Like butterflies and moths, beetles undergo complete metamorphosis, with four distinct life-stages: egg, larva, pupa and adult. Most beetles spend the majority of their lives as larvae. The longest recorded larval development, more than 50 years, is for a North American wood-feeding buprestid with an adult life of just a few weeks. Arguably it's at this larval stage where beetles make their greatest ecological impact, since larvae are primarily occupied with feeding. Despite the importance of the three immature life-stages, most identification guides only cover the adults.
The Handbook's introduction covers the present state of knowledge of beetle families and their larvae in the British Isles and relevant larval identification literature. Summaries are given of general larval morphology, specialised biological aspects (such as hypermetamorphosis and parasitism), habitats and behaviour as aids to identification, pest species and biological control, and collecting, preservation and rearing.
A detailed preliminary key, with 33 couplets, helps users distinguish Coleoptera larvae from other immature insects.
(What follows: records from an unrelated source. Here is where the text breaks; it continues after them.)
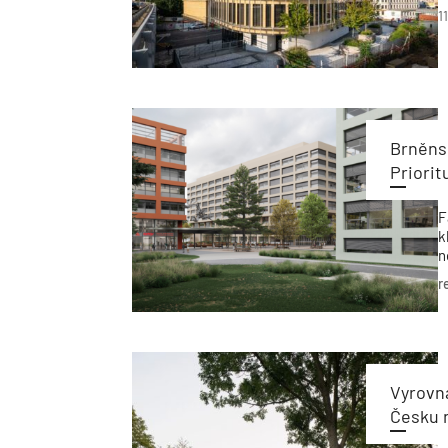
z
1
Brněnsk
Priori
F
k
n
k
r
n
j
d
Vyrovn
Česku 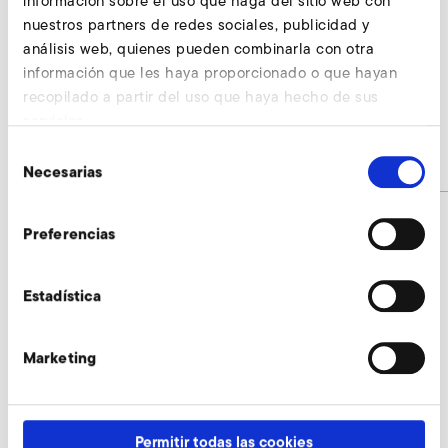
información sobre el uso que haga del sitio web con
nuestros partners de redes sociales, publicidad y
análisis web, quienes pueden combinarla con otra
AirKnife
información que les haya proporcionado o que hayan
recopilado a partir del uso que haya hecho de sus
RD 64 F
servicios.
Selección
N° de artículo
AirKnife
Necesarias
de
consentimiento
Preferencias
AirKnife consultar
Estadística
Nuestros expertos están a su entera disposición.
Marketing
Consultar ahora
Permitir todas las cookies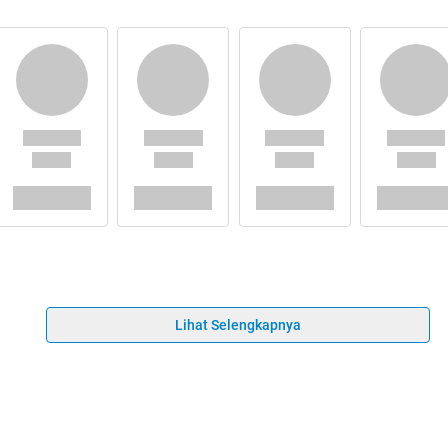
Lihat Selengkapnya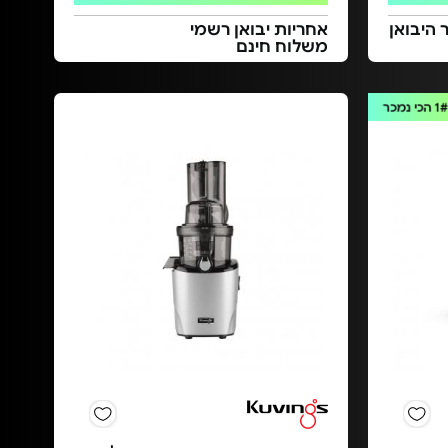
 היבואן
אחריות יבואן רשמי
משלוח חינם
1
הכי נמכר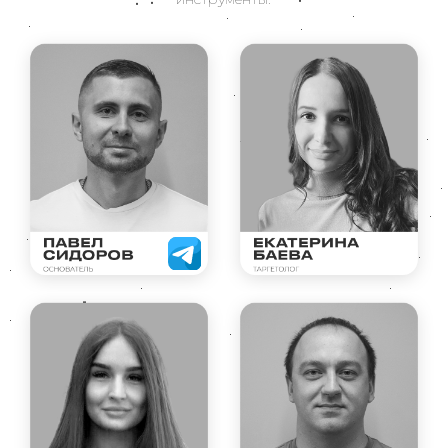
НАШИ ПРЕИМУЩЕСТВА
This leads to the main key, with 163 couplets, to the 103 families and many of the subfamilies. To keep the key simple, several of the larger families key out in more than one place. The second half of the Handbook is a systematic survey of the biology of each family. Colour photographs of beetle larvae representing many of the families discussed, and using specimens from the van Emden collection, are provided.
"[...] This has proved to be quite a tricky publication to review. On the one hand, it is a remarkable work that has involved many individuals, some of whom are no longer alive, and a great deal of specialist input. Any serious coleopterist will want it on his or her bookshelf. Whether it will inspire people to undertake further larval studies is another matter, as the subject is likely to appear so complex as to be beyond any but a few specialists. For the more general naturalist or entomologist, the appeal is likely to be more limited. Certainly, there is little possibility of finding a random beetle larva and identifying it even to family level by comparison with the plates and drawings. This is not a criticism of the book, but rather a consequence of the intrinsic difficulty of the subject. There is an opportunity for someone to produce a different work, perhaps online, showing examples of the more distinctive free living larvae to appeal to the more casual observer. Meanwhile, the present authors should be congratulated on completion of this mammoth task."